Alguns estudos abordaram diferenças clínicas além das já citadas, como sintomas de ansiedade, tentativa de suicídio e idade de início da sintomatologia. Entretanto, por alguns motivos metodológicos (como amostras pequenas), esses trabalhos não chegaram a conclusões claras. Outro motivo é que a maioria dos estudos focou no transtorno bipolar tipo I, deixando o transtorno bipolar tipo II pouco representado. Muitos estudos foram feitos com populações internadas em hospitais, tendo um viés em relação a gravidade. Outros estudos usaram critérios desatualizados para definir o transtorno bipolar em geral, e principalmente o transtorno bipolar tipo II.
O objetivo deste estudo foi comparar as características clínicas, o curso da doença, as comorbidades, a incidência de tentativa de suicídio e ideação suicida, e os fatores socioeconômicos de pacientes diagnosticados com transtorno bipolar tipo I com o tipo II, de acordo com a 4ª edição do Manual Diagnóstico e Estatístico de Transtornos Mentais (DSM-4, sigla do inglês, Diagnostic and Statistical Manual of Mental Disorders).

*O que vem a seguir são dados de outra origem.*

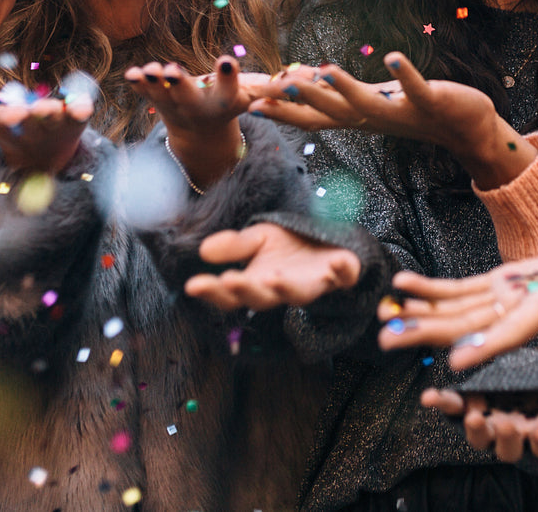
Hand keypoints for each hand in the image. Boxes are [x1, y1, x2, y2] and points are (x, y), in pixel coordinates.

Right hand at [0, 61, 91, 173]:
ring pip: (50, 117)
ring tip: (51, 108)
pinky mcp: (76, 118)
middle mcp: (21, 124)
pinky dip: (82, 108)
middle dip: (13, 116)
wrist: (47, 158)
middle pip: (16, 119)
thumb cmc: (1, 121)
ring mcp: (50, 122)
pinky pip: (81, 112)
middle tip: (13, 115)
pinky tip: (83, 104)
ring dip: (49, 112)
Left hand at [124, 57, 265, 189]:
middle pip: (191, 99)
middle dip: (181, 85)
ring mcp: (177, 109)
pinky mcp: (159, 104)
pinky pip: (147, 95)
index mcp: (227, 105)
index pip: (228, 92)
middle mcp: (201, 109)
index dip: (227, 77)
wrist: (203, 134)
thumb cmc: (233, 103)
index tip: (226, 59)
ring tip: (149, 70)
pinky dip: (139, 86)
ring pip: (164, 98)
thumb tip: (309, 76)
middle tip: (172, 71)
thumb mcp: (253, 96)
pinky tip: (130, 75)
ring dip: (155, 84)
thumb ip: (271, 87)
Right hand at [185, 222, 361, 309]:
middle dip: (246, 290)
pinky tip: (338, 262)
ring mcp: (314, 284)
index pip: (231, 294)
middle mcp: (284, 289)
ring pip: (300, 295)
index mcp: (259, 282)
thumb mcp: (259, 238)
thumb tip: (204, 249)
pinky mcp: (342, 274)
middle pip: (261, 298)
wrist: (326, 240)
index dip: (212, 291)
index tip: (192, 285)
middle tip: (231, 280)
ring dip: (287, 288)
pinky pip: (345, 276)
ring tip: (274, 278)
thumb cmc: (289, 244)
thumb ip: (235, 246)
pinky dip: (343, 270)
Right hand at [249, 54, 530, 187]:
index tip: (249, 103)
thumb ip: (340, 95)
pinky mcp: (430, 102)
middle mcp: (375, 118)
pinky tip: (391, 56)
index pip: (314, 118)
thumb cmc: (415, 111)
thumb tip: (305, 79)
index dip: (282, 112)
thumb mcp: (373, 103)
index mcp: (359, 118)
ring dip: (344, 88)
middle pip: (332, 112)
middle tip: (273, 88)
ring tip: (325, 71)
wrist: (467, 130)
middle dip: (303, 100)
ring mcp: (402, 112)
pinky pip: (414, 88)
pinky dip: (404, 73)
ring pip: (367, 103)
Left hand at [377, 245, 537, 368]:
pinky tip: (403, 284)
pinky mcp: (501, 285)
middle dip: (428, 333)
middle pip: (469, 327)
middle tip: (386, 342)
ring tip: (381, 315)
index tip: (455, 361)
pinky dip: (432, 288)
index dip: (487, 344)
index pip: (514, 331)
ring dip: (419, 313)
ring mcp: (507, 299)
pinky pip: (460, 290)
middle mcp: (520, 312)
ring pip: (457, 311)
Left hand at [422, 387, 537, 461]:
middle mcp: (513, 435)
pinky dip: (442, 404)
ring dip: (474, 429)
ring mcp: (488, 423)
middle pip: (508, 448)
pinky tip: (430, 398)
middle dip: (506, 437)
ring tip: (472, 417)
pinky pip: (453, 411)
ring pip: (480, 437)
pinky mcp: (468, 407)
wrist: (530, 381)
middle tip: (505, 424)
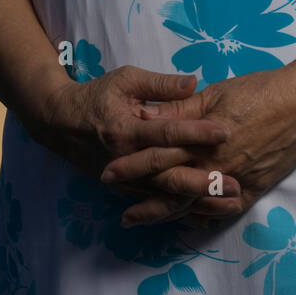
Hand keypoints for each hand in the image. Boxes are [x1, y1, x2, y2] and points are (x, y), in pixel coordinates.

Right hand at [38, 65, 243, 223]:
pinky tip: (205, 215)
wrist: (60, 123)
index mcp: (127, 129)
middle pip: (169, 175)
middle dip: (203, 181)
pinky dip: (181, 211)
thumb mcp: (125, 79)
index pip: (167, 133)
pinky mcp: (126, 190)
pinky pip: (157, 204)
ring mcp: (125, 180)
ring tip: (229, 204)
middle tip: (235, 183)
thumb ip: (160, 84)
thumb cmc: (97, 95)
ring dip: (198, 202)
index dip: (196, 132)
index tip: (224, 131)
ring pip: (165, 196)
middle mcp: (127, 160)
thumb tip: (193, 82)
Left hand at [98, 64, 295, 226]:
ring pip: (191, 203)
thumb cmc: (259, 90)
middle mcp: (215, 165)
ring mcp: (234, 181)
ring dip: (163, 211)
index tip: (109, 170)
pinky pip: (223, 210)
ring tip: (138, 218)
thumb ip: (181, 109)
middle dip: (139, 193)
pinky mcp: (253, 190)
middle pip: (169, 185)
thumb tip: (146, 117)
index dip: (132, 164)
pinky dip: (203, 216)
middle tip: (115, 200)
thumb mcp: (215, 93)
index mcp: (202, 138)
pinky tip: (187, 220)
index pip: (159, 154)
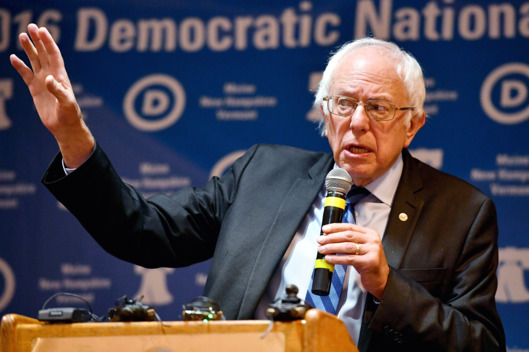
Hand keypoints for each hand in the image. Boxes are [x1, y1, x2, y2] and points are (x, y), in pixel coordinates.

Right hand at [10, 24, 93, 167]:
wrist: (65, 127)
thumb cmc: (70, 115)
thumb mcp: (67, 103)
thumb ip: (58, 90)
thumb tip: (48, 78)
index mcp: (61, 76)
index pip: (54, 55)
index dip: (48, 42)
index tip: (42, 30)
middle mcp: (52, 76)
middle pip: (44, 54)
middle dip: (38, 40)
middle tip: (30, 26)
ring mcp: (43, 82)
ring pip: (35, 61)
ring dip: (29, 49)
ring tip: (22, 36)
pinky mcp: (35, 89)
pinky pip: (26, 74)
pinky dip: (20, 66)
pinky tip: (13, 58)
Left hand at [318, 223, 388, 299]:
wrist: (381, 279)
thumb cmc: (369, 263)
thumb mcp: (361, 248)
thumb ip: (349, 242)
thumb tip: (329, 238)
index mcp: (370, 234)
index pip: (350, 227)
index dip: (336, 227)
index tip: (325, 229)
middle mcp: (372, 240)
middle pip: (348, 235)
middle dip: (331, 237)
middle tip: (320, 240)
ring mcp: (372, 251)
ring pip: (347, 246)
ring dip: (332, 247)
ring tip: (322, 249)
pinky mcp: (369, 262)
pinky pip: (349, 259)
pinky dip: (337, 258)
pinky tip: (329, 258)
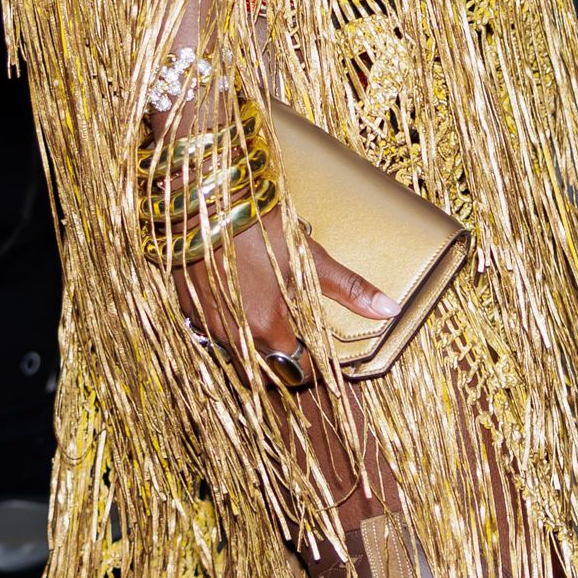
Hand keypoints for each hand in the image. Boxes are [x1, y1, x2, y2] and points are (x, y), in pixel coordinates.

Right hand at [176, 203, 391, 387]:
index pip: (298, 372)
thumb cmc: (260, 228)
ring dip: (259, 355)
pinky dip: (232, 335)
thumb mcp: (310, 258)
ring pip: (239, 359)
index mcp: (269, 328)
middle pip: (266, 376)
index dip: (315, 368)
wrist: (208, 201)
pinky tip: (243, 313)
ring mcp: (208, 325)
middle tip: (301, 349)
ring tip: (274, 331)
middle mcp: (236, 335)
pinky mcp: (190, 311)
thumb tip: (388, 309)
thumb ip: (349, 289)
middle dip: (285, 369)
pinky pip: (214, 338)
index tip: (324, 358)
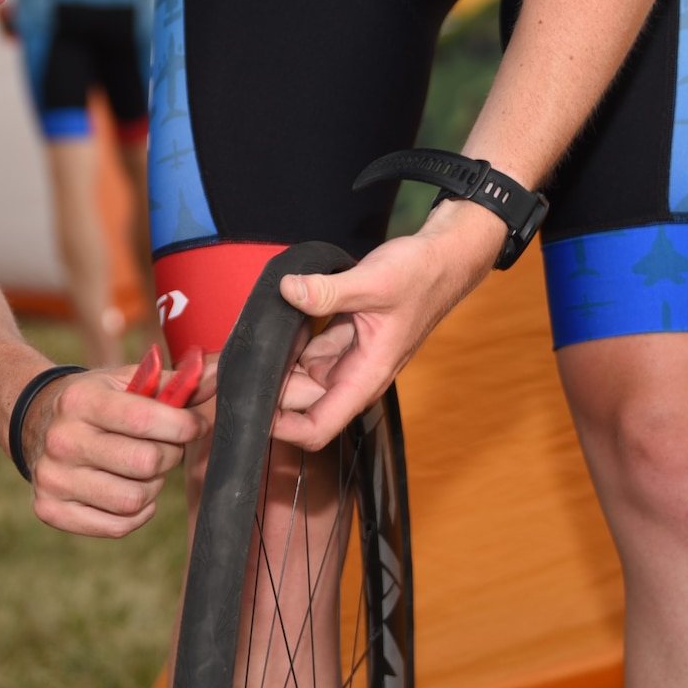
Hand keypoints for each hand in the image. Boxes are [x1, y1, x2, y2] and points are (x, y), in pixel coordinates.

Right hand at [24, 361, 213, 536]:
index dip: (183, 426)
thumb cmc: (95, 401)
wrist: (35, 422)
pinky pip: (116, 526)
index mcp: (80, 400)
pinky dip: (135, 513)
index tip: (194, 425)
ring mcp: (53, 478)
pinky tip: (128, 490)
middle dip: (169, 456)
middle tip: (164, 447)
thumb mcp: (126, 381)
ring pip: (134, 500)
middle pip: (145, 463)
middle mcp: (62, 439)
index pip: (144, 420)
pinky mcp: (50, 509)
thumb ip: (174, 382)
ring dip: (152, 487)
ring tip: (142, 470)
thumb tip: (217, 375)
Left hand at [271, 200, 505, 448]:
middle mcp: (356, 374)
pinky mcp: (346, 338)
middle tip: (245, 356)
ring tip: (262, 332)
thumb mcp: (372, 282)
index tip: (254, 408)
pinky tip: (283, 315)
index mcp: (365, 376)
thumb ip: (327, 291)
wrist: (442, 259)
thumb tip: (288, 291)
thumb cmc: (421, 277)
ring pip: (302, 374)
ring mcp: (350, 357)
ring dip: (281, 360)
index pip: (318, 427)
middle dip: (274, 386)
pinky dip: (294, 339)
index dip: (283, 427)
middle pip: (302, 401)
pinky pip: (310, 349)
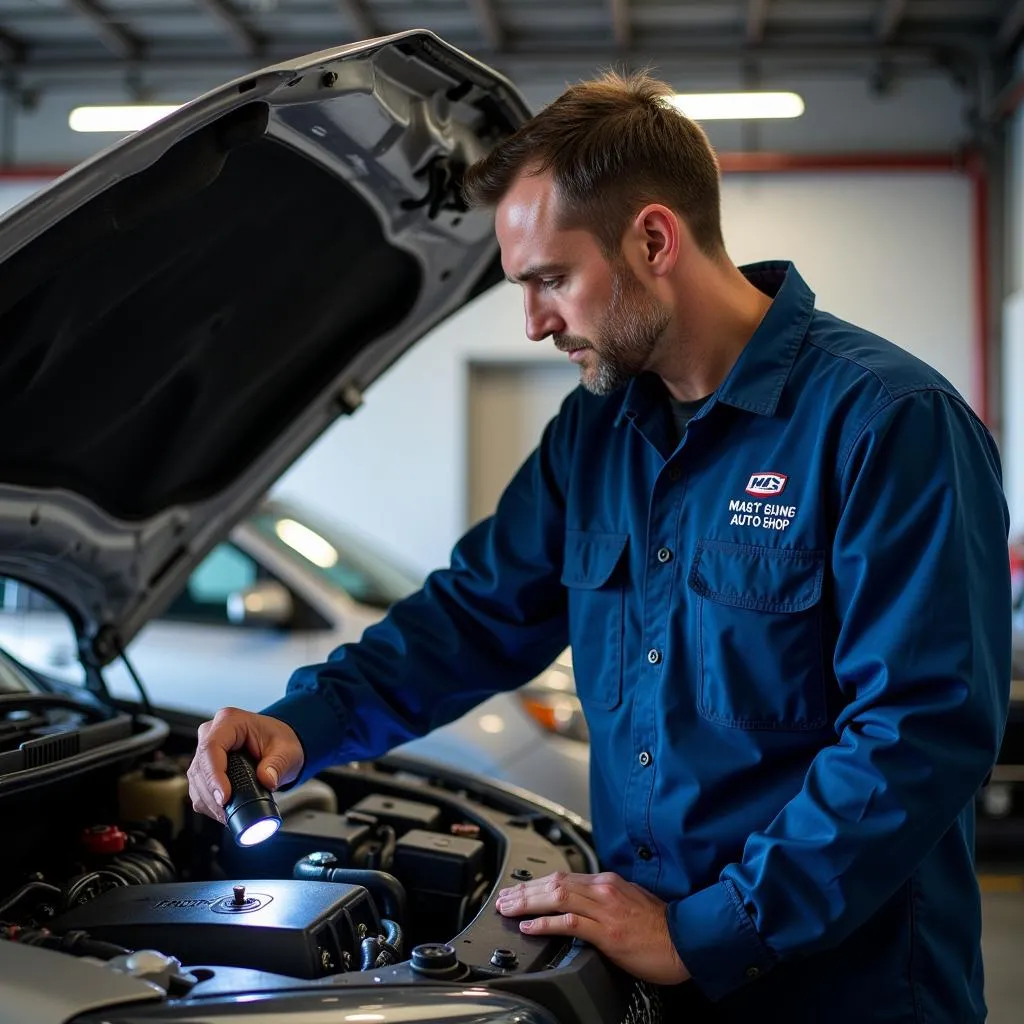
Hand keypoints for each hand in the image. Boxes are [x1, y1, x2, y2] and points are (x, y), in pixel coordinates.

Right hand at [187, 707, 303, 823]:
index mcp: (230, 721)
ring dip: (209, 803)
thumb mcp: (287, 751)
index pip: (211, 747)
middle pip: (200, 767)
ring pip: (196, 781)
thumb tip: (268, 780)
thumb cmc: (279, 741)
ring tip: (229, 815)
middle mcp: (212, 733)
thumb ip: (278, 764)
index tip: (224, 797)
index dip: (214, 775)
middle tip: (229, 812)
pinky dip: (209, 805)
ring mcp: (204, 751)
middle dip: (212, 795)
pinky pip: (198, 790)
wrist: (277, 744)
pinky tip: (224, 812)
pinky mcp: (203, 769)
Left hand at [496, 870, 689, 985]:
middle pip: (554, 883)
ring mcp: (604, 910)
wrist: (685, 941)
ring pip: (557, 898)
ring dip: (527, 903)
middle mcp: (603, 890)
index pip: (563, 878)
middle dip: (524, 891)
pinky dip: (546, 923)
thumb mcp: (630, 901)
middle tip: (503, 899)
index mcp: (607, 882)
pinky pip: (570, 923)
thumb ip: (604, 899)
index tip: (518, 891)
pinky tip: (530, 926)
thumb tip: (582, 904)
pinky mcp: (607, 933)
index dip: (536, 884)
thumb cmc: (660, 926)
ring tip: (508, 909)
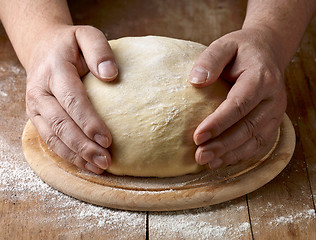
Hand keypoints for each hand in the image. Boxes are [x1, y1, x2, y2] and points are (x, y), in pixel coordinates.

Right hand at [26, 25, 117, 173]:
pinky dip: (68, 155)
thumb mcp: (86, 35)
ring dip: (76, 156)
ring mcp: (35, 107)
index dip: (89, 122)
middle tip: (106, 160)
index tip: (107, 139)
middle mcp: (40, 92)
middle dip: (84, 146)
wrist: (43, 49)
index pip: (72, 100)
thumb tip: (110, 75)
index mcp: (54, 71)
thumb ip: (99, 50)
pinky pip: (51, 140)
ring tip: (99, 167)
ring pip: (54, 138)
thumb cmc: (70, 45)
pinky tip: (85, 163)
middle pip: (61, 124)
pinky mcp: (37, 118)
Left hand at [190, 27, 286, 168]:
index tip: (197, 136)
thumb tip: (195, 81)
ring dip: (231, 154)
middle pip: (248, 127)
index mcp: (261, 78)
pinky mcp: (272, 121)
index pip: (239, 105)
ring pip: (255, 140)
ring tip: (208, 163)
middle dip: (223, 145)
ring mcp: (275, 112)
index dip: (218, 123)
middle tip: (199, 156)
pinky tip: (222, 161)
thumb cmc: (242, 49)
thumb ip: (210, 59)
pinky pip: (259, 143)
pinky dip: (241, 155)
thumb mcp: (225, 45)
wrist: (267, 51)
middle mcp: (273, 98)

Foram incluídos 4.806 sujeitos com diagnóstico de transtorno bipolar tipo I e 3.960 participantes com diagnóstico de transtorno bipolar tipo II, provenientes do registro nacional sueco para doença bipolar (BipolaR).
Os pacientes com transtorno bipolar tipo II apresentaram 34% mais histórico familiar de transtornos do humor do que aqueles com transtorno bipolar tipo I, além de 12% a mais de história pregressa de tentativas de suicídio. Sintomas de transtornos alimentares são duas vezes mais frequentes em pacientes do tipo II. O diagnóstico de transtorno de déficit de atenção/hiperatividade (TDAH) também foi mais frequente nos pacientes com transtorno bipolar tipo II (razão de chances ou odds ratio, OR, = 1,41; intervalo de confiança, IC, de 95% de 1,11 a 1,78).
Antidepressivos são muito mais prescritos para pacientes com tipo II (OR = 2,37; IC 95% de 2,17 a 2,59), porém o lítio é muito mais prescrito para pacientes com tipo I (OR = 0,40 95% IC 0,37-0,44) e valproato (OR = 0,61; IC 95% de 0,53 a 0,70).
Para lembrar:
Pacientes com transtorno bipolar tipo II são mais difíceis de se diagnosticar, por isto é importante que a história familiar seja muito bem avaliada. Como descrito no estudo, estes pacientes apresentam história familiar de transtornos do humor 34% mais frequente do que aqueles com transtorno bipolar tipo I. Além disso, é preocupante que lítio seja tão pouco prescrito para pacientes com o tipo II, tendo em vista que os estudos já comprovaram a eficácia deste medicamento na prevenção do suicídio (as tentativas de suicídio são um pouco mais frequentes nestes pacientes). A ideia de que os pacientes com transtorno bipolar tipo II não respondem ao lítio também não é real, visto que muitas vezes esse fármaco pode trazer o diferencial para o tratamento de pacientes graves.